─── DATASET CONTENT

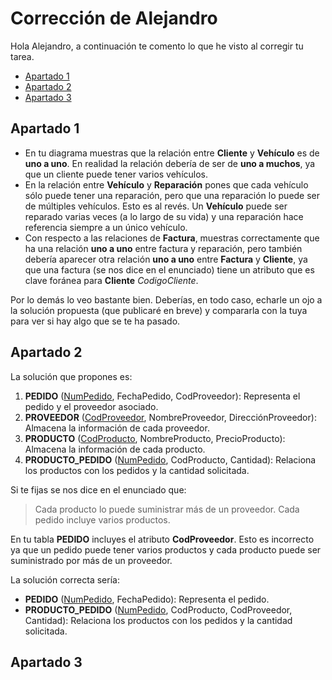 # Corrección de Alejandro

Hola Alejandro, a continuación te comento lo que he visto al corregir tu tarea.

<!-- toc -->

* [Apartado 1](#apartado-1)
* [Apartado 2](#apartado-2)
* [Apartado 3](#apartado-3)

<!-- tocstop -->

## Apartado 1

* En tu diagrama muestras que la relación entre **Cliente** y **Vehículo** es de **uno a uno**. En realidad la relación debería de ser de **uno a muchos**, ya que un cliente puede tener varios vehículos.
* En la relación entre **Vehículo** y **Reparación** pones que cada vehículo sólo puede tener una reparación, pero que una reparación lo puede ser de múltiples vehículos. Esto es al revés. Un **Vehículo** puede ser reparado varias veces (a lo largo de su vida) y una reparación hace referencia siempre a un único vehículo.
* Con respecto a las relaciones de **Factura**, muestras correctamente que ha una relación **uno a uno** entre factura y reparación, pero también debería aparecer otra relación  **uno a uno** entre **Factura** y **Cliente**, ya que una factura (se nos dice en el enunciado) tiene un atributo que es clave foránea para **Cliente** _CodigoCliente_.

Por lo demás lo veo bastante bien. Deberías, en todo caso, echarle un ojo a la solución propuesta (que publicaré en breve) y compararla con la tuya para ver si hay algo que se te ha pasado.

## Apartado 2

La solución que propones es:

1. **PEDIDO** (<ins>NumPedido</ins>, FechaPedido, CodProveedor): Representa el pedido y el proveedor asociado.
2. **PROVEEDOR** (<ins>CodProveedor</ins>, NombreProveedor, DirecciónProveedor): Almacena la información de cada proveedor.
3. **PRODUCTO** (<ins>CodProducto</ins>, NombreProducto, PrecioProducto): Almacena la información de cada producto.
4. **PRODUCTO_PEDIDO** (<ins>NumPedido</ins>, CodProducto, Cantidad): Relaciona los productos con los pedidos y la cantidad solicitada.

Si te fijas se nos dice en el enunciado que:

> Cada producto lo puede suministrar más de un proveedor.
> Cada pedido incluye varios productos.

En tu tabla **PEDIDO** incluyes el atributo **CodProveedor**. Esto es incorrecto ya que un pedido puede tener varios productos y cada producto puede ser suministrado por más de un proveedor.

La solución correcta sería:

* **PEDIDO** (<ins>NumPedido</ins>, FechaPedido): Representa el pedido.
* **PRODUCTO_PEDIDO** (<ins>NumPedido</ins>, CodProducto, CodProveedor, Cantidad): Relaciona los productos con los pedidos y la cantidad solicitada.

## Apartado 3
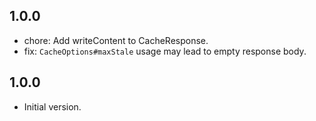 ## 1.0.0
- chore: Add writeContent to CacheResponse.
- fix: `CacheOptions#maxStale` usage may lead to empty response body.

## 1.0.0
- Initial version.
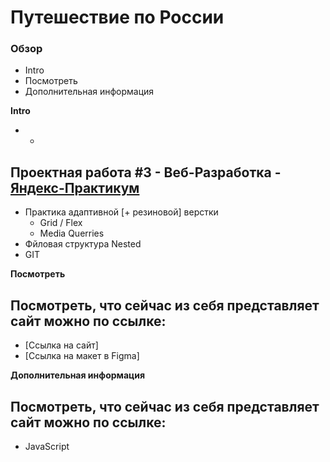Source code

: # Путешествие по России

### Обзор
* Intro 
* Посмотреть
* Дополнительная информация  

**Intro**

* -

## Проектная работа #3 - Веб-Разработка - [Яндекс-Практикум](https://praktikum.yandex.ru/) 

* Практика адаптивной [+ резиновой] верстки 
	* Grid / Flex 
	* Media Querries 
* Фйловая структура Nested 
* GIT 

**Посмотреть**

## Посмотреть, что сейчас из cебя представляет сайт можно по ссылке:

* [Ссылка на сайт] 
* [Ссылка на макет в Figma]

**Дополнительная информация**

## Посмотреть, что сейчас из cебя представляет сайт можно по ссылке:

* JavaScript 
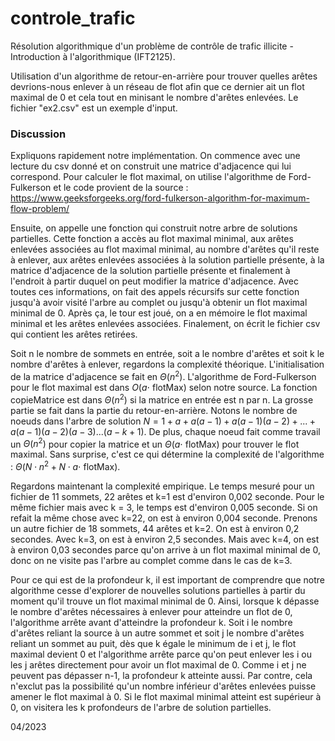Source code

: # controle_trafic
Résolution algorithmique d'un problème de contrôle de trafic illicite - Introduction à l'algorithmique (IFT2125).

Utilisation d'un algorithme de retour-en-arrière pour trouver quelles arêtes devrions-nous enlever à un réseau de flot afin que ce dernier ait un flot maximal de 0 et cela tout en minisant le nombre d'arêtes enlevées. Le fichier "ex2.csv" est un exemple d'input.

### Discussion

Expliquons rapidement notre implémentation. On commence avec une lecture du csv donné et on construit une matrice d'adjacence qui lui correspond. Pour calculer le flot maximal, on utilise l'algorithme de Ford-Fulkerson et le code provient de la source : https://www.geeksforgeeks.org/ford-fulkerson-algorithm-for-maximum-flow-problem/

Ensuite, on appelle une fonction qui construit notre arbre de solutions partielles. Cette fonction a accès au flot maximal minimal, aux arêtes enlevées associées au flot maximal minimal, au nombre d'arêtes qu'il reste à enlever, aux arêtes enlevées associées à la solution partielle présente, à la matrice d'adjacence de la solution partielle présente et finalement à l'endroit à partir duquel on peut modifier la matrice d'adjacence. Avec toutes ces informations, on fait des appels récursifs sur cette fonction jusqu'à avoir visité l'arbre au complet ou jusqu'à obtenir un flot maximal minimal de 0. Après ça, le tour est joué, on a en mémoire le flot maximal minimal et les arêtes enlevées associées. Finalement, on écrit le fichier csv qui contient les arêtes retirées.

Soit n le nombre de sommets en entrée, soit a le nombre d'arêtes et soit k le nombre d'arêtes à enlever, regardons la complexité théorique. L'initialisation de la matrice d'adjacence se fait en $\Theta(n^2)$. L'algorithme de Ford-Fulkerson pour le flot maximal est dans $O(a \cdot$ flotMax) selon notre source. La fonction copieMatrice est dans $\Theta(n^2)$ si la matrice en entrée est n par n. La grosse partie se fait dans la partie du retour-en-arrière. Notons le nombre de noeuds dans l'arbre de solution $N = 1 + a + a(a-1) + a(a-1)(a-2) + ... + a(a-1)(a-2)(a-3)...(a-k+1)$. De plus, chaque noeud fait comme travail un $\Theta(n^2)$ pour copier la matrice et un $\Theta(a \cdot$ flotMax) pour trouver le flot maximal. Sans surprise, c'est ce qui détermine la complexité de l'algorithme : $\Theta(N \cdot n^2 + N \cdot a \cdot$ flotMax).

Regardons maintenant la complexité empirique. Le temps mesuré pour un fichier de 11 sommets, 22 arêtes et k=1 est d'environ 0,002 seconde. Pour le même fichier mais avec k = 3, le temps est d'environ 0,005 seconde. Si on refait la même chose avec k=22, on est à environ 0,004 seconde. Prenons un autre fichier de 18 sommets, 44 arêtes et k=2. On est à environ 0,2 secondes. Avec k=3, on est à environ 2,5 secondes. Mais avec k=4, on est à environ 0,03 secondes parce qu'on arrive à un flot maximal minimal de 0, donc on ne visite pas l'arbre au complet comme dans le cas de k=3.

Pour ce qui est de la profondeur k, il est important de comprendre que notre algorithme cesse d'explorer de nouvelles solutions partielles à partir du moment qu'il trouve un flot maximal minimal de 0. Ainsi, lorsque k dépasse le nombre d'arêtes nécessaires à enlever pour atteindre un flot de 0, l'algorithme arrête avant d'atteindre la profondeur k. Soit i le nombre d'arêtes reliant la source à un autre sommet et soit j le nombre d'arêtes reliant un sommet au puit, dès que k égale le minimum de i et j, le flot maximal devient 0 et l'algorithme arrête parce qu'on peut enlever les i ou les j arêtes directement pour avoir un flot maximal de 0. Comme i et j ne peuvent pas dépasser n-1, la profondeur k atteinte aussi. Par contre, cela n'exclut pas la possibilité qu'un nombre inférieur d'arêtes enlevées puisse amener le flot maximal à 0. Si le flot maximal minimal atteint est supérieur à 0, on visitera les k profondeurs de l'arbre de solution partielles.

04/2023
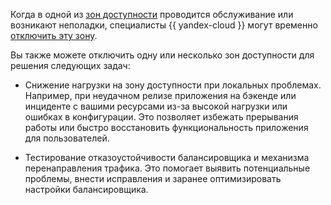 Когда в одной из [зон доступности](../../overview/concepts/geo-scope.md) проводится обслуживание или возникают неполадки, специалисты {{ yandex-cloud }} могут временно [отключить эту зону](../../application-load-balancer/operations/manage-zone/allow-and-deny-shift.md).

Вы также можете отключить одну или несколько зон доступности для решения следующих задач:

* Снижение нагрузки на зону доступности при локальных проблемах. Например, при неудачном релизе приложения на бэкенде или инциденте с вашими ресурсами из-за высокой нагрузки или ошибках в конфигурации. Это позволяет избежать прерывания работы или быстро восстановить функциональность приложения для пользователей.

* Тестирование отказоустойчивости балансировщика и механизма перенаправления трафика. Это помогает выявить потенциальные проблемы, внести исправления и заранее оптимизировать настройки балансировщика.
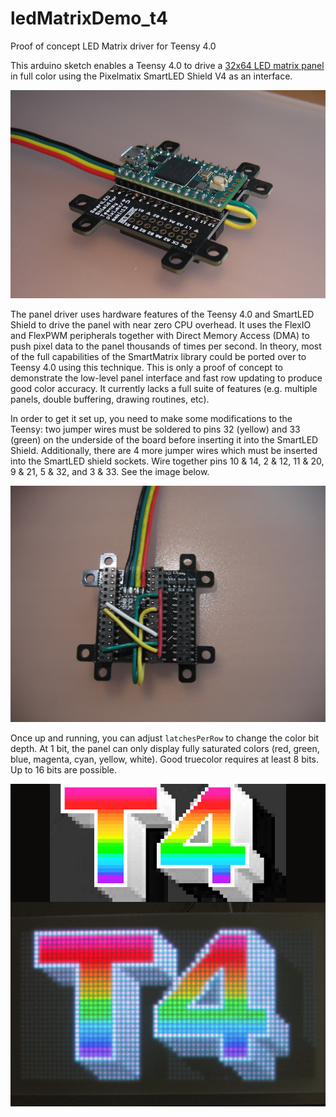# ledMatrixDemo_t4
Proof of concept LED Matrix driver for Teensy 4.0

This arduino sketch enables a Teensy 4.0 to drive a [32x64 LED matrix panel](https://www.sparkfun.com/products/14718) in full color using the Pixelmatix SmartLED Shield V4 as an interface.

![Photo of Teensy 4.0 on the SmartLED Shield](photo.JPG)

The panel driver uses hardware features of the Teensy 4.0 and SmartLED Shield to drive the panel with near zero CPU overhead. It uses the FlexIO and FlexPWM peripherals together with Direct Memory Access (DMA) to push pixel data to the panel thousands of times per second. In theory, most of the full capabilities of the SmartMatrix library could be ported over to Teensy 4.0 using this technique. This is only a proof of concept to demonstrate the low-level panel interface and fast row updating to produce good color accuracy. It currently lacks a full suite of features (e.g. multiple panels, double buffering, drawing routines, etc).

In order to get it set up, you need to make some modifications to the Teensy: two jumper wires must be soldered to pins 32 (yellow) and 33 (green) on the underside of the board before inserting it into the SmartLED Shield. Additionally, there are 4 more jumper wires which must be inserted into the SmartLED shield sockets. Wire together pins 10 & 14, 2 & 12, 11 & 20, 9 & 21, 5 & 32, and 3 & 33. See the image below.

![Photo of the underside of the SmartLED Shield, showing jumper wires](JumperWires.JPG)

Once up and running, you can adjust `latchesPerRow` to change the color bit depth. At 1 bit, the panel can only display fully saturated colors (red, green, blue, magenta, cyan, yellow, white). Good truecolor requires at least 8 bits. Up to 16 bits are possible.

![Comparison between BMP image and resulting display on the LED panel, at 12 bits of color.](demo.jpg)
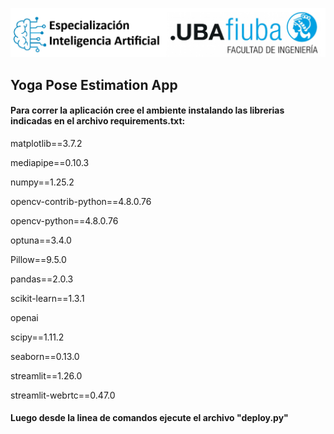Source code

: <p align="center">
<img src=doc/inicio.png>
</p>

## Yoga Pose Estimation App


#### Para correr la aplicación cree el ambiente instalando las librerias indicadas en el archivo requirements.txt:

matplotlib==3.7.2

mediapipe==0.10.3

numpy==1.25.2

opencv-contrib-python==4.8.0.76

opencv-python==4.8.0.76

optuna==3.4.0

Pillow==9.5.0

pandas==2.0.3

scikit-learn==1.3.1

openai

scipy==1.11.2

seaborn==0.13.0

streamlit==1.26.0

streamlit-webrtc==0.47.0

#### Luego desde la linea de comandos ejecute el archivo "deploy.py"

──────

WORK ITEM.
In the entries above, restate word for word the lines between the one holding "<!-- tocstop -->" and the one holding "tener varios vehículos.", inclusive, and nothing besides.

RESULT.
<!-- tocstop -->

## Apartado 1

* En tu diagrama muestras que la relación entre **Cliente** y **Vehículo** es de **uno a uno**. En realidad la relación debería de ser de **uno a muchos**, ya que un cliente puede tener varios vehículos.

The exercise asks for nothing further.